He shot a curious look at them, as they were passing; then, to Katharine’s amazement, doffed his hat with a courteous “How do you do, Miss Minturn? Ah! Stanley! a fine day.”
Without slackening his pace, the physician turned a pair of blazing eyes upon the man, as he, in duty bound, lifted his own hat; and they had passed him before Katherine could do more than bestow an astonished look upon him.
Her companion turned and searched the puzzled face beside him.
“Miss Minturn, do you know that young man?” he gravely inquired.
She flashed a pair of startled eyes up at him, for his tone had a peculiar note in it.
“I don’t know. There was something familiar about him, and he seemed to recognize me,” she began, doubtfully. “Why!” she went on, her face clearing, “I remember now. I was introduced to him last spring; his name is Willard, I believe. Oh! what does he want down here?” she concluded, with a sudden heartthrob of fear.
“I do not know who may have introduced you,” her companion remarked, “but I feel it my duty to tell you that he is a man whose acquaintance is very undesirable. It is true he belongs to a fine family, but he is their thorn in the flesh. He is a drunkard and a gambler, and his associates are among the most reprobate. Two or three times I have been called to bring him out of a state bordering upon delirium tremens. A physician is not supposed to give away the weaknesses of his patients,” he interposed, in a deprecatory tone, “but under existing circumstances I feel justified in saying what I have said.”

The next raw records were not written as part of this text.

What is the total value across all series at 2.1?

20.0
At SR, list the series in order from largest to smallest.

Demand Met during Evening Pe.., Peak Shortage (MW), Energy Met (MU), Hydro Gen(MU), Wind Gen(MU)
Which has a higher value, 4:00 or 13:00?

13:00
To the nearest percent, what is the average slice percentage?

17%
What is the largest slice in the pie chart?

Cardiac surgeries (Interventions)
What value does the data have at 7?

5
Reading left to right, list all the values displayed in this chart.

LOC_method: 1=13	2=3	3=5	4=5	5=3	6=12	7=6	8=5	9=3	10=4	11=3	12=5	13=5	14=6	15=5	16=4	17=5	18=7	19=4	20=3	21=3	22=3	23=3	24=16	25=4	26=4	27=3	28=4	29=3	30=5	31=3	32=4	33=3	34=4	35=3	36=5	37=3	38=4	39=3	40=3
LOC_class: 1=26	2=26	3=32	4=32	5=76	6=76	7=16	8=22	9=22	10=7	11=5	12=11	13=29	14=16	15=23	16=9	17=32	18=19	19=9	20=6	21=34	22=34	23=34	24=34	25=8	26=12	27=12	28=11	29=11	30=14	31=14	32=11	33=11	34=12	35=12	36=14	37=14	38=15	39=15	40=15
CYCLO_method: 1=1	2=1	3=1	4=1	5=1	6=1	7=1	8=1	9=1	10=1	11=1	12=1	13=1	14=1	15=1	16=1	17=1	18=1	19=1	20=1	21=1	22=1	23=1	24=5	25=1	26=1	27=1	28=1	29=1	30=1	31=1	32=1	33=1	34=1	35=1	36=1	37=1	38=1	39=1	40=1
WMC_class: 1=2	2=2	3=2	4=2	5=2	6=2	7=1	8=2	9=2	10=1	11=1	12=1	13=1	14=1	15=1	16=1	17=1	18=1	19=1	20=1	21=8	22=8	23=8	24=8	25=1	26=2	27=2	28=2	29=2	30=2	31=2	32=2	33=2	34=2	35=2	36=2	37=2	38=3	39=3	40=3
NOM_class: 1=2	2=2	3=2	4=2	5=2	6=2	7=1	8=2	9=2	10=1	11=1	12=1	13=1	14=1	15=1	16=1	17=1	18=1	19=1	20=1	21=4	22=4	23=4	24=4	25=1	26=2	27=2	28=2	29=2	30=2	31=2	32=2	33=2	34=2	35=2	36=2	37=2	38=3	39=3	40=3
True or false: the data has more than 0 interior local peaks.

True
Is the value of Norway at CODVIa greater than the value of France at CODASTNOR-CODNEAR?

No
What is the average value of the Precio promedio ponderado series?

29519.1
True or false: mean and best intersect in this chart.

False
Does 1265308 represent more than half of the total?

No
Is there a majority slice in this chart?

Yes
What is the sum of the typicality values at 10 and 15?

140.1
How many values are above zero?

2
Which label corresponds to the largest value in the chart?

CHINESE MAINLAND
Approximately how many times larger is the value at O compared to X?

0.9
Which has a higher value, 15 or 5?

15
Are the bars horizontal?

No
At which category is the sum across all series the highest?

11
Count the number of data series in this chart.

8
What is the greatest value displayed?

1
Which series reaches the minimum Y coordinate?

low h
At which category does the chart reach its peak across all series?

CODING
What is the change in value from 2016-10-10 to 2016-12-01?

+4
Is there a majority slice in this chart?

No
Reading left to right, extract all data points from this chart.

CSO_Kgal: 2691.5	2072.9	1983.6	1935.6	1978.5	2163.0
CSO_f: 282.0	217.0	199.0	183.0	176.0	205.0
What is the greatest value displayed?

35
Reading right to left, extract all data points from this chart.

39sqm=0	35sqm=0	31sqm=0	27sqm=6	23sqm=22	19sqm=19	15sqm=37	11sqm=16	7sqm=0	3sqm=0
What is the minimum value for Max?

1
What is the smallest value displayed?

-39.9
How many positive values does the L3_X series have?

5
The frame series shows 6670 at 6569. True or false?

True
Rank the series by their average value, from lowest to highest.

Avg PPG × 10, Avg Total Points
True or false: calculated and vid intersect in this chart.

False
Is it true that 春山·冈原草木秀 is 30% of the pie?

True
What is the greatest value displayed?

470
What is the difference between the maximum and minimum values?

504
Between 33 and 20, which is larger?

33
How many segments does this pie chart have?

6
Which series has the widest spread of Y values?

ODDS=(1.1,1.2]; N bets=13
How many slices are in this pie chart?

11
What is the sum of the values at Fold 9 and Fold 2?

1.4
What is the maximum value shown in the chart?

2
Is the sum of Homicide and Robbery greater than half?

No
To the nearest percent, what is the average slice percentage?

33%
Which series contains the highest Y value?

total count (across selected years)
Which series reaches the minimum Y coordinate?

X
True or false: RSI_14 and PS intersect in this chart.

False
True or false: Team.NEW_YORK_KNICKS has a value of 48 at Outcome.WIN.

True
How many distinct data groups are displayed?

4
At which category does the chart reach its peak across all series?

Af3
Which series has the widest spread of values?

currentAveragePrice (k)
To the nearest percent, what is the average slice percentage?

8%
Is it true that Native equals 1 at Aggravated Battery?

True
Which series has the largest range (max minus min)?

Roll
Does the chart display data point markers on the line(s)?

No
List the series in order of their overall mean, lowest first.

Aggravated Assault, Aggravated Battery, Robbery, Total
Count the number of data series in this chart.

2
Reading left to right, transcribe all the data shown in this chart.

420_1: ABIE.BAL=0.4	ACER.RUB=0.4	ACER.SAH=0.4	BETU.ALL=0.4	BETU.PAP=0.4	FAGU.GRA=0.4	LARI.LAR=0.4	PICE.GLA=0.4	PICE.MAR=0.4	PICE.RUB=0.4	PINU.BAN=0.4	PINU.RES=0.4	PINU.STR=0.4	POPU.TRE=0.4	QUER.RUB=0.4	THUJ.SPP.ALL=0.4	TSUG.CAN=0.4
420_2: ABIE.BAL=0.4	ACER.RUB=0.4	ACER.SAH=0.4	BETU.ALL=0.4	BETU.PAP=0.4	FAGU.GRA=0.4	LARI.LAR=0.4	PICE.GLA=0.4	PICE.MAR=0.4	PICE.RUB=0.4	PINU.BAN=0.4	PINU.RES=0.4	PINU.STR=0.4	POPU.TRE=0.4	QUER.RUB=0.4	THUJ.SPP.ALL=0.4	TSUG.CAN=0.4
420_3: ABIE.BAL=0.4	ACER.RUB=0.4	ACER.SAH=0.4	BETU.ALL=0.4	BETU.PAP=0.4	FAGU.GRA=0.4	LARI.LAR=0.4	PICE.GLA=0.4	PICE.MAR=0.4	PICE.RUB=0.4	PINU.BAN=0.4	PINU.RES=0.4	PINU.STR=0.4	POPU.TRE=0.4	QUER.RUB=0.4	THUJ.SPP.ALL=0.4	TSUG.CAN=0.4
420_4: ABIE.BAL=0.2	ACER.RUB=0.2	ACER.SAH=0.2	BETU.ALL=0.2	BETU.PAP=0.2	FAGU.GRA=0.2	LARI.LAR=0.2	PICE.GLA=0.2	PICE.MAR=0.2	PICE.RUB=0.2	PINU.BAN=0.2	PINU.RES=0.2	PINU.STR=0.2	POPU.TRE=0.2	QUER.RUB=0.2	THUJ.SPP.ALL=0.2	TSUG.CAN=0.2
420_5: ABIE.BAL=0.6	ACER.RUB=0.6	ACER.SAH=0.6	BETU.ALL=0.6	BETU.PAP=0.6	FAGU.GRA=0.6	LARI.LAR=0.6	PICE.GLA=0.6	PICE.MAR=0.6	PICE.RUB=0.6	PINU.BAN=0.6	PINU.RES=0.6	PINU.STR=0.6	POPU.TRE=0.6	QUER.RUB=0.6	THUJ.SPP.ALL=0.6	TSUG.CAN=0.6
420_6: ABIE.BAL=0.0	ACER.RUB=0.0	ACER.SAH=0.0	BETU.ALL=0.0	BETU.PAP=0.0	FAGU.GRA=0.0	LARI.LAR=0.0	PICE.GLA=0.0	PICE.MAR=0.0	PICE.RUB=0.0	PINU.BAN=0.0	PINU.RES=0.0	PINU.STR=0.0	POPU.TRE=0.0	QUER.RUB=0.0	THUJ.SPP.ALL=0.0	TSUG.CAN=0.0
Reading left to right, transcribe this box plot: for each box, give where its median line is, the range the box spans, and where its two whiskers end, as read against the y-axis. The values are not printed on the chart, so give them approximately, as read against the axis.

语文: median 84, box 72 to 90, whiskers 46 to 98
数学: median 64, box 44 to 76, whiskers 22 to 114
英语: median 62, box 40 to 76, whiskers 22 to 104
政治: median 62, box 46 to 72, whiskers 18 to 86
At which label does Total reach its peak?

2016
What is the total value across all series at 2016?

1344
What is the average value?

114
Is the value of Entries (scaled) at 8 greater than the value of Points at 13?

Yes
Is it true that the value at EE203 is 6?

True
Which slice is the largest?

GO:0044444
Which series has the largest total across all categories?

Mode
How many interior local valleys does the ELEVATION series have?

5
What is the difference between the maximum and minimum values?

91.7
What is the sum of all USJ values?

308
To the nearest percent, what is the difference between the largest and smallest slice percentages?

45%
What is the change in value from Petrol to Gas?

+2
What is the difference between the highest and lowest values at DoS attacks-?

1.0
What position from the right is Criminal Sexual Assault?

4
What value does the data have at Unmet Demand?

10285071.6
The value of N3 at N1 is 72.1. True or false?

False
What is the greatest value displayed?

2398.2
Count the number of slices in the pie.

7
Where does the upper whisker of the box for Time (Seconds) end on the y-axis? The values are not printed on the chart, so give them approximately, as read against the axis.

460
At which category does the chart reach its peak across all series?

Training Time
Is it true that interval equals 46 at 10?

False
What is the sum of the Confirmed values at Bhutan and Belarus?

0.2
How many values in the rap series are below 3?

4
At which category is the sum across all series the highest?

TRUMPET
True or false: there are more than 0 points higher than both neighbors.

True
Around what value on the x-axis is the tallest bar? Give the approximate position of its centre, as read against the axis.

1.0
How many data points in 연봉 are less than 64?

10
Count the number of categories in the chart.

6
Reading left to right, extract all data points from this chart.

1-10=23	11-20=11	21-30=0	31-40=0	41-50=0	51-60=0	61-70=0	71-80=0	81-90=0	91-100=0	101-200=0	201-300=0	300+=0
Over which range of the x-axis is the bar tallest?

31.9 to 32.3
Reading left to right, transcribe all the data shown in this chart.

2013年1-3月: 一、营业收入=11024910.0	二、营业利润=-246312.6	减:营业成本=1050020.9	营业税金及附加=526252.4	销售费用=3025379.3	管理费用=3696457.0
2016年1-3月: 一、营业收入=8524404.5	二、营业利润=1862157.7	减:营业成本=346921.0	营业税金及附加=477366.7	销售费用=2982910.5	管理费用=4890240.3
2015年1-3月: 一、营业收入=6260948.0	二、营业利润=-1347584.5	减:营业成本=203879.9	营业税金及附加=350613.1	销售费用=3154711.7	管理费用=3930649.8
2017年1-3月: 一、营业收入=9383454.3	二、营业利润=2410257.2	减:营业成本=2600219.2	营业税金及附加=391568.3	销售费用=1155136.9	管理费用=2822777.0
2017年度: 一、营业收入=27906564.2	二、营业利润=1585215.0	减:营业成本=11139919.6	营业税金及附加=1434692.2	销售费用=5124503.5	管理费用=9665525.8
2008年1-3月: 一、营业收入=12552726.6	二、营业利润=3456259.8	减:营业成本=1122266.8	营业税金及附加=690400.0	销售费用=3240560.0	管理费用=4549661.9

“I had a suspicion that he might not be desirable,” Katherine returned, and feeling deeply disturbed, for she was sure the man had followed Sadie for no good purpose. “I never met him but once, and then under rather peculiar circumstances. I thank you for telling me about him, for, although I may never see him again, it may prove a warning to some one whom I know who has seen more of him.”
They had almost reached the station by this time, and a warning whistle told them that the inward-bound train was near at hand.
There was just time for Dr. Stanley to get his ticket, take a hurried leave of his fair companion, and then board his car, waving a last adieu.
The girl stood watching the train as it rolled from the station, a soft radiance in her large brown eyes, a happy smile parting her red lips; while the physician bore away with him the mental picture of a dainty little lady in pale yellow, her beautiful face looking out at him from beneath a most becoming shade hat, one slender hand holding aloft a white ruffled parasol surmounted by a gleaming satin bow.
Mrs. Seabrook takes A stand.
On her way back, after Dr. Stanley’s departure, Katherine stopped at the house of a friend to make a call.